Since the majority of Ireland’s extant country houses date from after 1700, they are inclined to have a rational, linear character, with rooms arranged in sequence off straight corridors. The kind of organic, almost haphazard development found in equivalent properties elsewhere around Europe is largely absent here, even in older buildings where order was often subsequently imposed by their owners. Only occasionally does one come across a house which unashamedly revels in being an amalgam of several centuries and makes no attempt to conceal its heterogeneous heritage. Huntington Castle, County Carlow is one such place.
Huntington is built on the site of a 13th century Franciscan priory. After the Dissolution of the Monasteries in the 1540s the land passed into the hands of Laurence Esmonde, whose family had long been settled in this part of the country. Esmonde was a convert to Anglicanism and served in the armies of first Elizabeth I and then James I, for which services he was raised to the peerage in 1622 as Lord Esmonde. It appears that a few years after receiving this honour he built the core of the present house, now buried within subsequent accretions but still discernible as a three-storey fortified dwelling. The first alterations and additions to that core were made c.1680 by his grandson, Sir Laurence Esmonde and a wing was constructed by the latter’s own grandson (another Sir Laurence) around forty years later. In the 19th century, Huntington passed through marriage to the Durdins (now, again through marriage, the Durdin-Robertsons) and around 1860 a further extension to the rear once more increased the castle’s size.

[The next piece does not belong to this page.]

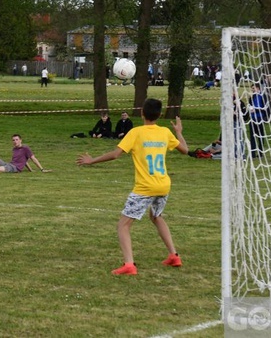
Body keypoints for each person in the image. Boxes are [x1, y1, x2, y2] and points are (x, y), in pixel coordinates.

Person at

The interior of Huntington makes no attempt to conceal its centuries-long evolution. The drawing room, for example, has 18th century classical plaster panelled walls beneath a 19th century Perpendicular-Gothic ceiling. Some passages on the ground floor retain their original oak panelling, a number of bedrooms above being panelled in painted pine. The dining room has an immense granite chimneypiece bearing the date 1625, while those in other rooms are clearly from a century later. In keeping with this satisfying chronological mishmash, the interior is replete with short flights of stairs and narrow corridors, each leading to another part of the castle. The passage of centuries has left everything a little off beam, a touch unaligned. There is no overall plan, no impression that anyone ever tried to impose coherence on the building. Instead it was allowed to grow as circumstances dictated and, no doubt, as funds permitted. Huntington has never passed out of the hands of the first Laurence Esmonde’s descendants and one suspects continuity of ownership played a part in ensuring it avoided undergoing radical make-over: a new owner would no doubt have wanted to put his or her stamp on the place. Huntington exults in its idiosyncratic character and by so doing offers a fuller sense of evolving history than would a more rationally designed house. If only there were more like it.